** Listed entries follows **
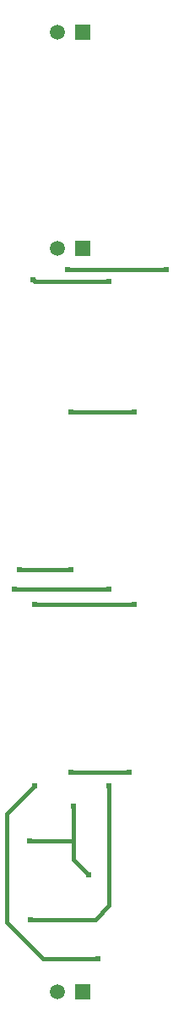
<source format=gbl>
G04*
G04 #@! TF.GenerationSoftware,Altium Limited,Altium Designer,22.10.1 (41)*
G04*
G04 Layer_Physical_Order=2*
G04 Layer_Color=16711680*
%FSLAX25Y25*%
%MOIN*%
G70*
G04*
G04 #@! TF.SameCoordinates,D5E8C374-DC9F-4CCB-AA59-07C5174D7588*
G04*
G04*
G04 #@! TF.FilePolarity,Positive*
G04*
G01*
G75*
%ADD30C,0.01800*%
%ADD31R,0.05906X0.05906*%
%ADD32C,0.05906*%
%ADD33C,0.02400*%
D30*
X209000Y45000D02*
X223500Y30500D01*
X245000D01*
X234500Y104000D02*
X257500D01*
X209000Y87500D02*
X220000Y98500D01*
X214000Y183500D02*
X234500D01*
Y245500D02*
X259500D01*
X235500Y77500D02*
Y90500D01*
Y69500D02*
Y77500D01*
X235000Y77000D02*
X235500Y77500D01*
X218000Y77000D02*
X235000D01*
X235500Y69500D02*
X241500Y63500D01*
X233000Y301500D02*
X272091D01*
X212000Y176000D02*
X249500D01*
X220000Y170000D02*
X259500D01*
X209000Y45000D02*
Y87500D01*
X249500Y51500D02*
Y98500D01*
X218500Y46000D02*
X244000D01*
X249500Y51500D01*
X219500Y297500D02*
X219662D01*
X220162Y297000D02*
X249500D01*
X219662Y297500D02*
X220162Y297000D01*
D31*
X239000Y395000D02*
D03*
Y310000D02*
D03*
X239000Y17500D02*
D03*
D32*
X229000Y395000D02*
D03*
Y310000D02*
D03*
X229000Y17500D02*
D03*
D33*
X245000Y30500D02*
D03*
X234500Y104000D02*
D03*
X257500D02*
D03*
X220000Y98500D02*
D03*
X234500Y183500D02*
D03*
X214000D02*
D03*
X234500Y245500D02*
D03*
X259500D02*
D03*
X235500Y90500D02*
D03*
X272091Y301500D02*
D03*
X233000D02*
D03*
X249500Y176000D02*
D03*
X212000D02*
D03*
X220000Y170000D02*
D03*
X259500D02*
D03*
X218000Y77000D02*
D03*
X241500Y63500D02*
D03*
X249500Y98500D02*
D03*
X219500Y297500D02*
D03*
X249500Y297000D02*
D03*
X218500Y46000D02*
D03*
M02*

</source>
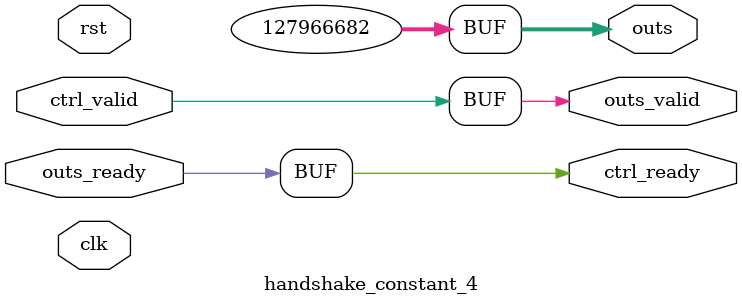
<source format=v>
`timescale 1ns / 1ps
module handshake_constant_4 #(
  parameter DATA_WIDTH = 32  // Default set to 32 bits
) (
  input                       clk,
  input                       rst,
  // Input Channel
  input                       ctrl_valid,
  output                      ctrl_ready,
  // Output Channel
  output [DATA_WIDTH - 1 : 0] outs,
  output                      outs_valid,
  input                       outs_ready
);
  assign outs       = 27'b111101000001001110111011010;
  assign outs_valid = ctrl_valid;
  assign ctrl_ready = outs_ready;

endmodule

</source>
** End of Listed entries **
### Problem:
Reproduce the lines of the data that run from the one containing "X239000Y17500D02*" to the final line, both included, exactly as they appear and without the pictures.

### Result:
X239000Y17500D02*
D03*
D32*
X229000Y395000D02*
D03*
Y310000D02*
D03*
X229000Y17500D02*
D03*
D33*
X245000Y30500D02*
D03*
X234500Y104000D02*
D03*
X257500D02*
D03*
X220000Y98500D02*
D03*
X234500Y183500D02*
D03*
X214000D02*
D03*
X234500Y245500D02*
D03*
X259500D02*
D03*
X235500Y90500D02*
D03*
X272091Y301500D02*
D03*
X233000D02*
D03*
X249500Y176000D02*
D03*
X212000D02*
D03*
X220000Y170000D02*
D03*
X259500D02*
D03*
X218000Y77000D02*
D03*
X241500Y63500D02*
D03*
X249500Y98500D02*
D03*
X219500Y297500D02*
D03*
X249500Y297000D02*
D03*
X218500Y46000D02*
D03*
M02*

</source>
<source format=v>
`timescale 1ns / 1ps
module handshake_constant_4 #(
  parameter DATA_WIDTH = 32  // Default set to 32 bits
) (
  input                       clk,
  input                       rst,
  // Input Channel
  input                       ctrl_valid,
  output                      ctrl_ready,
  // Output Channel
  output [DATA_WIDTH - 1 : 0] outs,
  output                      outs_valid,
  input                       outs_ready
);
  assign outs       = 27'b111101000001001110111011010;
  assign outs_valid = ctrl_valid;
  assign ctrl_ready = outs_ready;

endmodule

</source>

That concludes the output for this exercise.